Moodle - Uma plataforma de e-learning de código aberto e personalizável que pode ser utilizada para fornecer recursos de aprendizagem em linha e cursos para escolas e universidades
oPOS uniCenta - um sistema POS de código aberto destinado a pequenas e médias empresas, que permite a verificação de preços, a impressão de relatórios e muito mais.
Stellarium - um planetário de código aberto que simula o céu nocturno para permitir o seguimento de constelações e estrelas.
O único outro tipo de programa digital de que ainda não falei nesta série é a inteligência artificial. A cultura pop dá definitivamente a impressão de que a IA tem a capacidade de se tornar uma entidade senciente e omnipotente, capaz de assumir o controlo da humanidade em qualquer altura. No entanto, quando se fala em inteligência artificial, como a do WEF Yuval Noah Harari também assume publicamente esta posiçãoPenso que é necessário perguntar se esta é realmente uma percepção correcta da IA.
Tal como vimos na era Covid, creio que esta imagem de uma IA incontrolável e anti-humana é em parte criada para espalhar deliberadamente o medo entre a população mundial, e depois usar esse medo para apelar a uma "solução" que encoraje um controlo mais centralizado e oligárquico. Para mim, a IA não é mais do que uma técnica de programação sofisticada através da qual determinadas tarefas são executadas repetidamente com ligeiras variações, por vezes com dados de base introduzidos por um humano, e depois os resultados são comparados para ver qual se aproxima mais do objectivo desejado. No entanto, a IA continua a exigir que um programador humano defina quais são essas restrições e programe os critérios que a IA utiliza para resolver um problema. A IA não pode, de repente, "passar-se" e alterar os parâmetros da sua codificação para algo que não se enquadre no que lhe foi atribuído, à semelhança da Skynet do Exterminador do Futuro. Por isso, tenho a impressão de que esta visão da IA foi concebida para ofuscar o facto de que é com as pessoas que utilizam ou controlam a IA que temos de nos preocupar.
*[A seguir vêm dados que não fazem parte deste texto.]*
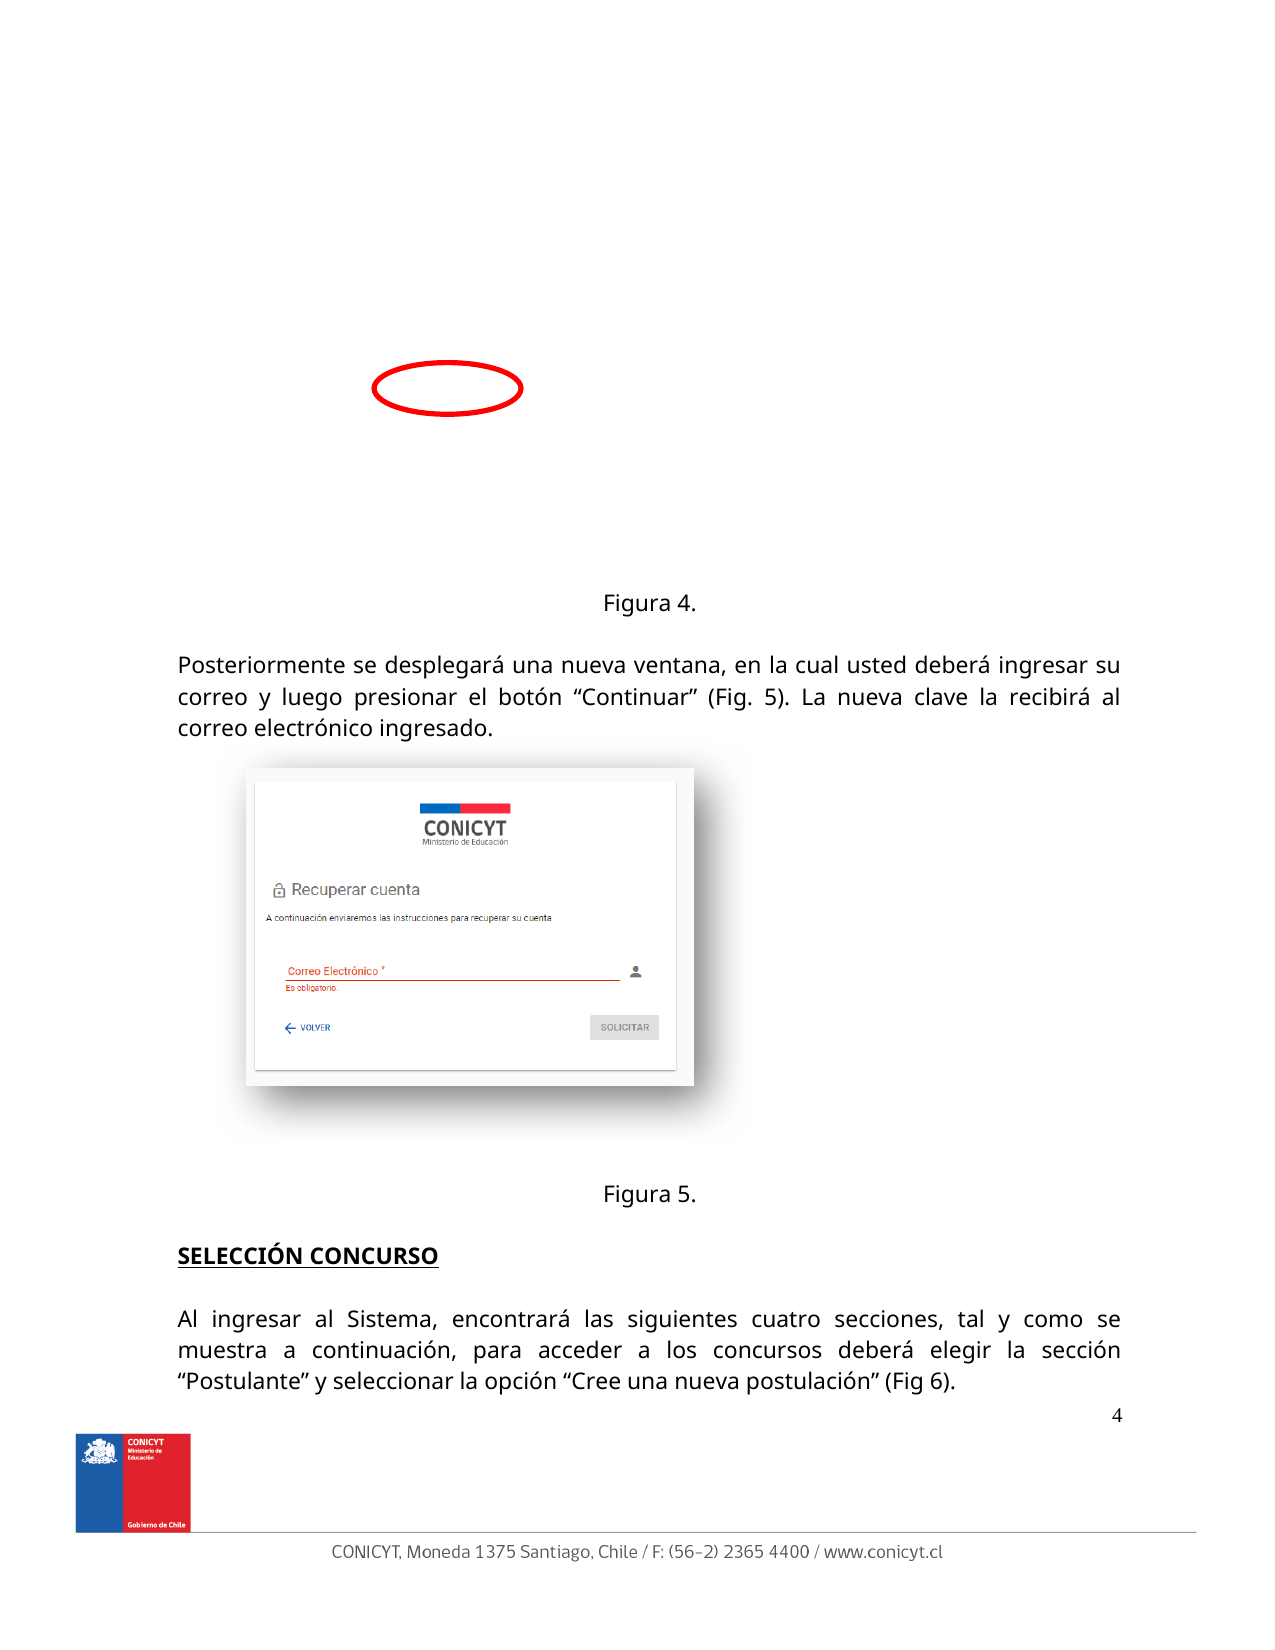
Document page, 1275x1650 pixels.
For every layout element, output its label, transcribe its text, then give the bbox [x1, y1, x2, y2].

text Figura 4. [177, 587, 1122, 618]
text Al ingresar al Sistema, encontrará las siguientes cuatro secciones, tal y como se muestra a continuación, para acceder a los concursos deberá elegir la sección “Postulante” y seleccionar la opción “Cree una nueva postulación” (Fig 6). [177, 1303, 1122, 1397]
subtitle SELECCIÓN CONCURSO [177, 1240, 1122, 1272]
text Posteriormente se desplegará una nueva ventana, en la cual usted deberá ingresar su correo y luego presionar el botón “Continuar” (Fig. 5). La nueva clave la recibirá al correo electrónico ingresado. [177, 649, 1122, 743]
picture [246, 768, 694, 1086]
picture [59, 1427, 1214, 1577]
text Figura 5. [177, 1178, 1122, 1209]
É essa a verdadeira ameaça à soberania digital, e à soberania no seu conjunto, e não o conceito de IA em si mesmoTal como qualquer outra tecnologia, penso que a IA é inerentemente neutra e que é necessário um "abusador" para que se torne prejudicial.
Considerações finais
Uma das coisas que a escrita desta série de artigos me obrigou a confrontar foram as áreas da minha própria existência digital que não estão em harmonia com a minha soberania. Tinha muitas lacunas no meu conhecimento sobre coisas como VPNs, gestores de palavras-passe, etc., que me impediram de considerar a sua utilização no passado. Agora que me sinto mais à vontade com a forma como funcionam e como podem ser utilizados para promover a soberania digital, sinto-me muito mais inclinado a incorporar estas soluções na minha esfera digital. E espero que outros que estejam a ler isto se sintam mais confiantes para o fazer também.
Embora isto nos leve ao fim desta série, esperamos que seja apenas o início (ou a continuação) de uma viagem ao mundo da soberania digital para todos os que estão a seguir esta série. Espero que esta série vos tenha equipado com pelo menos uma ou duas ferramentas que possam considerar úteis para nos libertarmos da Big Tech e do estado tecnocrático.
Estou aberto a complementar esta série com alguns pequenos tutoriais para alguns dos programas e tecnologias específicos mencionados nesta série. Se houver alguma coisa que tenha surgido nesta viagem que ache que valeria a pena explorar mais, terei todo o gosto em saber mais sobre essas coisas através da secção de comentários abaixo.